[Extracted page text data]

*** Begin section ***

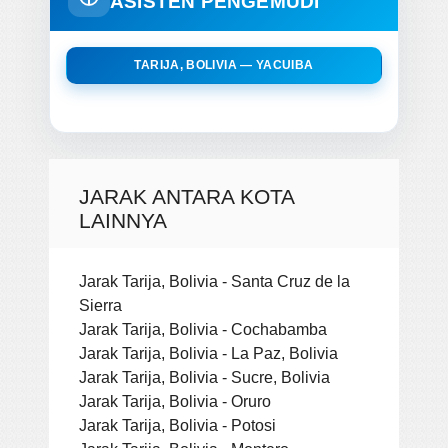
ASISTEN PENGEMUDI
TARIJA, BOLIVIA — YACUIBA
JARAK ANTARA KOTA
LAINNYA
Jarak Tarija, Bolivia - Santa Cruz de la
Sierra
Jarak Tarija, Bolivia - Cochabamba
Jarak Tarija, Bolivia - La Paz, Bolivia
Jarak Tarija, Bolivia - Sucre, Bolivia
Jarak Tarija, Bolivia - Oruro
Jarak Tarija, Bolivia - Potosi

*** End section ***

§ What is required
Copy out every line of the extracted page text data above word for word, omitting the pictures.

§ Output of the task
ASISTEN PENGEMUDI
TARIJA, BOLIVIA — YACUIBA
JARAK ANTARA KOTA
LAINNYA
Jarak Tarija, Bolivia - Santa Cruz de la
Sierra
Jarak Tarija, Bolivia - Cochabamba
Jarak Tarija, Bolivia - La Paz, Bolivia
Jarak Tarija, Bolivia - Sucre, Bolivia
Jarak Tarija, Bolivia - Oruro
Jarak Tarija, Bolivia - Potosi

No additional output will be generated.